■ **WORK ORDER**
Go to the line below that has "right elbow: (73, 797)", print it and each line after it exactly, and stop after the line that has "right shoulder: (330, 327)"; leave out pictures.

■ **MATERIAL FOR THIS TASK**
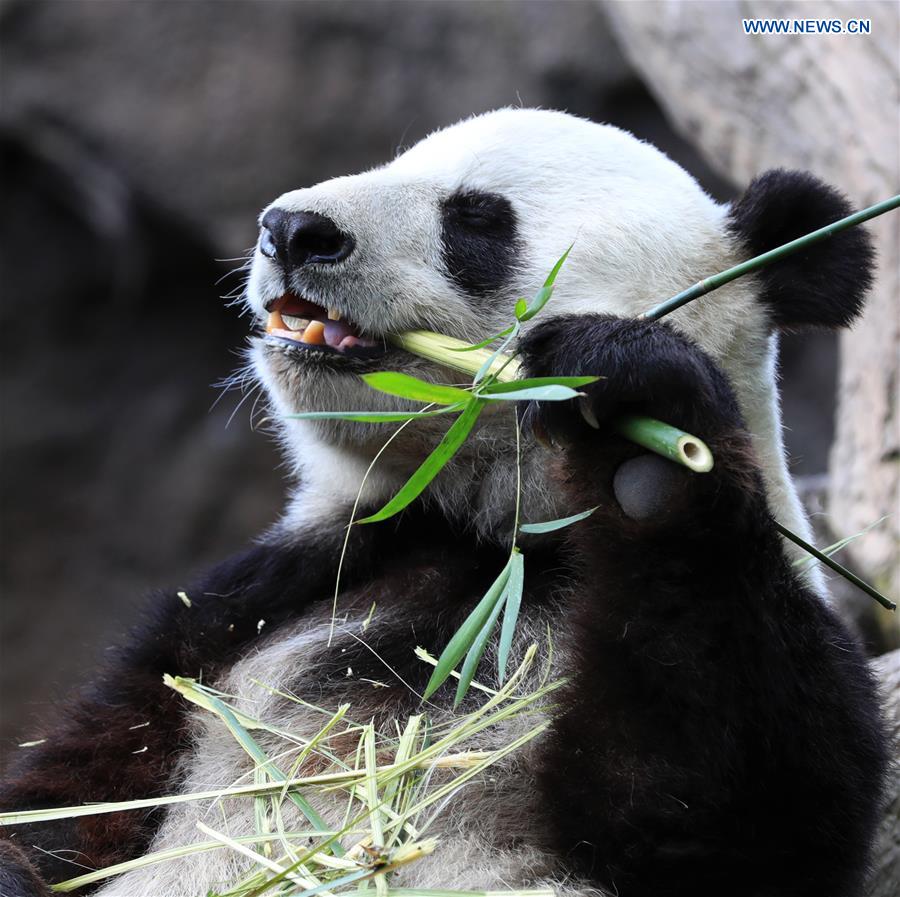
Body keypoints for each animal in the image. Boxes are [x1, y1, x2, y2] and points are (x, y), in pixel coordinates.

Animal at [0, 110, 884, 896]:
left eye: (477, 218)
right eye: (394, 163)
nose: (293, 229)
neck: (495, 527)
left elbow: (732, 813)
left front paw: (644, 444)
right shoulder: (256, 598)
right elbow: (73, 797)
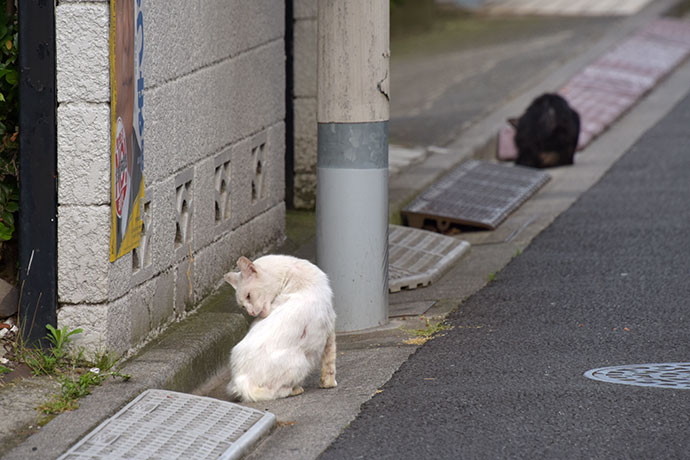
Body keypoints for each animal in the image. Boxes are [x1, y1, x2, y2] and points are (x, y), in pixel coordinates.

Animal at [223, 253, 336, 400]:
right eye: (242, 306)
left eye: (248, 296)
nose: (250, 313)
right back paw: (296, 389)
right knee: (278, 391)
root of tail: (242, 382)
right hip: (301, 362)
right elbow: (330, 361)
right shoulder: (330, 327)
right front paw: (329, 384)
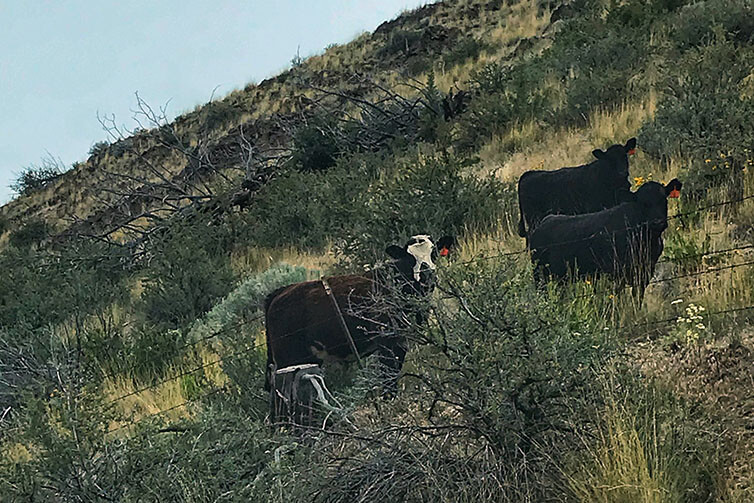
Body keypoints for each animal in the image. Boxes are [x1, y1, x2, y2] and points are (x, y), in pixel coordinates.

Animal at [264, 234, 452, 396]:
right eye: (410, 259)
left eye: (434, 253)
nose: (427, 275)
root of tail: (280, 292)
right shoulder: (386, 342)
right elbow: (388, 376)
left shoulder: (402, 342)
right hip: (289, 358)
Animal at [528, 178, 680, 304]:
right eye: (643, 204)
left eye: (664, 200)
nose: (657, 222)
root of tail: (546, 221)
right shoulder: (617, 273)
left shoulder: (645, 272)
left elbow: (637, 298)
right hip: (539, 275)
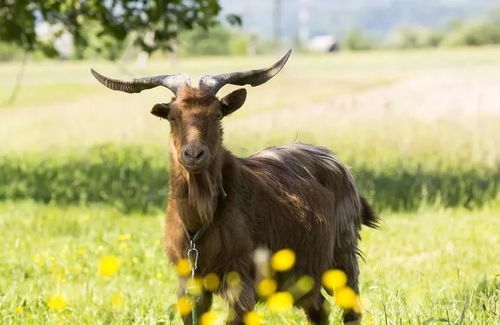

■ **SOLVED PROBLEM**
right elbow: (73, 797)
Body keypoints for each animal in the image. Boxes are [x1, y1, x2, y2] and points are (x, y), in pixel coordinates.

Animal at [223, 253, 336, 400]:
right eye: (242, 306)
left eye: (248, 296)
nose: (250, 313)
right back paw: (296, 389)
right knee: (278, 391)
root of tail: (242, 382)
right hip: (301, 362)
right elbow: (330, 361)
right shoulder: (330, 327)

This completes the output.